EXERCISES:
1) According to the Ask Trevor welcome page, during which Eastern time hours is TrevorChat available?
2) Reproduce the portion of the Ask Trevor welcome page that begins with the words "You can also" and ends after the words "9:00 p.m. Eastern.".

STUDY TEXT:
+--

Welcome to Ask Trevor

Welcome to Ask Trevor
Ask Trevor is an online, non-time sensitive question and answer resource for young people with questions surrounding sexual orientation and gender identity. Browse the published letters or submit your own letter.

Before submitting a letter, please be aware that letters are experiencing a longer than normal wait period. If you are in immediate crisis, please call The Trevor Lifeline at 866-488-7386.
All calls are confidential and toll-free from anywhere in the United States, 24 hours a day, 7 days a week. Please don’t hesitate to reach out. You are not alone.

You can also access TrevorChat, our crisis chat service, at: http://www.thetrevorproject.org/pages/get-help-now available 7 days a week from 12:00 p.m. - 6:00 p.m. Pacific / 3:00 p.m. - 9:00 p.m. Eastern.

+--

RECORD SET:
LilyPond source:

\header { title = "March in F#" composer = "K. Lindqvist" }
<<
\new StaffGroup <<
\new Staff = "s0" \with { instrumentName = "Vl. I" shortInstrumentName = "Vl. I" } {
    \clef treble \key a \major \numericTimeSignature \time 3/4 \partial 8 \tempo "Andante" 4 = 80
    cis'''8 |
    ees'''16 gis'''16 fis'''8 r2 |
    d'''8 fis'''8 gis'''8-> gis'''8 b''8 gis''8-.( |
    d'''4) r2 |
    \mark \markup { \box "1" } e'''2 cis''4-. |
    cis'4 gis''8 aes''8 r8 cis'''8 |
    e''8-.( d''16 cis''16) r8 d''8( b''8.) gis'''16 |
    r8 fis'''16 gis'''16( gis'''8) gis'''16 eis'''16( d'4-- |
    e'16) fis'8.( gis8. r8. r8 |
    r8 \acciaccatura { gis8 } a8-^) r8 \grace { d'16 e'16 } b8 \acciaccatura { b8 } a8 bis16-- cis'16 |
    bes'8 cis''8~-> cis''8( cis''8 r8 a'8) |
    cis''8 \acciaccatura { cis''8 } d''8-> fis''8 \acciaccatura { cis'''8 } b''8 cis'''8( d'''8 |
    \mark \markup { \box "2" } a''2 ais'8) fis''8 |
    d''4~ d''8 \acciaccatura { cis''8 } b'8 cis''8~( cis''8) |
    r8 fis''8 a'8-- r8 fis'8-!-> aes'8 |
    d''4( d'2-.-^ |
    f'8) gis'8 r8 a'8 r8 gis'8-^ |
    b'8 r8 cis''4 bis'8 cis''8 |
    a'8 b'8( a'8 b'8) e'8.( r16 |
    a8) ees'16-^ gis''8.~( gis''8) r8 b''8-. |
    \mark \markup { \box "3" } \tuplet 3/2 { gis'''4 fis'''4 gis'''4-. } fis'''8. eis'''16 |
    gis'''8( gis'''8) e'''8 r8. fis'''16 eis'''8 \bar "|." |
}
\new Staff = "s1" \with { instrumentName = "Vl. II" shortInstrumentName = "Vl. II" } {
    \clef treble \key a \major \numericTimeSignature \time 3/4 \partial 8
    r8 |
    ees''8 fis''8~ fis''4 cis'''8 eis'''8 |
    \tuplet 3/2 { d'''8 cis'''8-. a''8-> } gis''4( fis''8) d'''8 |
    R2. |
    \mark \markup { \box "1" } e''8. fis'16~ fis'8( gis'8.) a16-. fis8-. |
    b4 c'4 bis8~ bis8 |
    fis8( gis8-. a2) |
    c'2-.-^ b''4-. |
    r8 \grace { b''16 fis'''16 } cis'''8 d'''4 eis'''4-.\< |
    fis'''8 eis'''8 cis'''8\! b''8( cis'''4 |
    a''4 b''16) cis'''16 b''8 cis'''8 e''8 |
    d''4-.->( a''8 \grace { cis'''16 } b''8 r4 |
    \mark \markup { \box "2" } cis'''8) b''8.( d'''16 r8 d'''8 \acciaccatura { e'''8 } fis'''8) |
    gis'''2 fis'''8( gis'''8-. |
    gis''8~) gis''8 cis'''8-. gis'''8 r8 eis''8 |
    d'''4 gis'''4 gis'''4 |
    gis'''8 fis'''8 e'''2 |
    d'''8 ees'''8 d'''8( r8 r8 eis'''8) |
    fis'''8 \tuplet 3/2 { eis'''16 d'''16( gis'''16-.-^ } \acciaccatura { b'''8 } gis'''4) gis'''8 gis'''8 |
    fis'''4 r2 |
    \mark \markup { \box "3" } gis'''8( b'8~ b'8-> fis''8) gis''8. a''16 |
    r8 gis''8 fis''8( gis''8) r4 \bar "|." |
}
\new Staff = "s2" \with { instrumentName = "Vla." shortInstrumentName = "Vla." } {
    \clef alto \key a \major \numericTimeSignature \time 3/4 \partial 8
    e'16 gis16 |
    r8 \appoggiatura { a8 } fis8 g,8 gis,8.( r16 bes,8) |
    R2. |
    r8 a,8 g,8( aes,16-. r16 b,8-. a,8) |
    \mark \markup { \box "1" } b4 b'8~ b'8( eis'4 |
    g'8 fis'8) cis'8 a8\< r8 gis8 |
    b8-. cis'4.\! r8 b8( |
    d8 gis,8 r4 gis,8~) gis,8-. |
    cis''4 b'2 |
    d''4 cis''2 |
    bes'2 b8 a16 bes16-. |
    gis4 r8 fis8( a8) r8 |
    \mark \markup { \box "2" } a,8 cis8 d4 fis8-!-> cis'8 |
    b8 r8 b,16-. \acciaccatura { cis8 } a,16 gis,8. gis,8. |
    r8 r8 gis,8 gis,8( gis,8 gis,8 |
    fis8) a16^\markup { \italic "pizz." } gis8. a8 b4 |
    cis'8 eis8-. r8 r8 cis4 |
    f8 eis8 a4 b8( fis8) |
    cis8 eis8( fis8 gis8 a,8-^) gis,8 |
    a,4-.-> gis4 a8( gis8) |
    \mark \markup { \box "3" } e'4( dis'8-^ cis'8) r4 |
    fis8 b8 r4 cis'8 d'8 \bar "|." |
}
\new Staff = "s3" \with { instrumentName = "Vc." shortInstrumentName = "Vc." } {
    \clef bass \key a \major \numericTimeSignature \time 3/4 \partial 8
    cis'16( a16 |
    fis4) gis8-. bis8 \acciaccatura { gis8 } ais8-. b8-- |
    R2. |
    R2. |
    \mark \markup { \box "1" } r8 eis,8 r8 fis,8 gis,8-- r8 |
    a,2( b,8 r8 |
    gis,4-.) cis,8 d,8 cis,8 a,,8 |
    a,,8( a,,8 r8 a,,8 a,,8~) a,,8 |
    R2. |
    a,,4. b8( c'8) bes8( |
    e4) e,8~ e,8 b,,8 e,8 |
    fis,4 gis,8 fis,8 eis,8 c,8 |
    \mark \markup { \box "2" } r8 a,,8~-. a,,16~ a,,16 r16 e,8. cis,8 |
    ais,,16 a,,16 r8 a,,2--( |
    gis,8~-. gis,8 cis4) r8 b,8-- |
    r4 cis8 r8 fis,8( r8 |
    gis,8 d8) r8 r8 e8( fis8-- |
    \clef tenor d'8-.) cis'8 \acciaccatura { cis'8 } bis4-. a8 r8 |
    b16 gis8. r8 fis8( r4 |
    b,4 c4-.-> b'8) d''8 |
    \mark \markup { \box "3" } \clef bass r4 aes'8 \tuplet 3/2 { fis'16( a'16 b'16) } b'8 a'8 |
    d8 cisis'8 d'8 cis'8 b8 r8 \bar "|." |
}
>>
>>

+--

RESPONSE LIST:
1) 3:00 p.m. to 9:00 p.m. Eastern, 7 days a week.

2)
You can also access TrevorChat, our crisis chat service, at: http://www.thetrevorproject.org/pages/get-help-now available 7 days a week from 12:00 p.m. - 6:00 p.m. Pacific / 3:00 p.m. - 9:00 p.m. Eastern.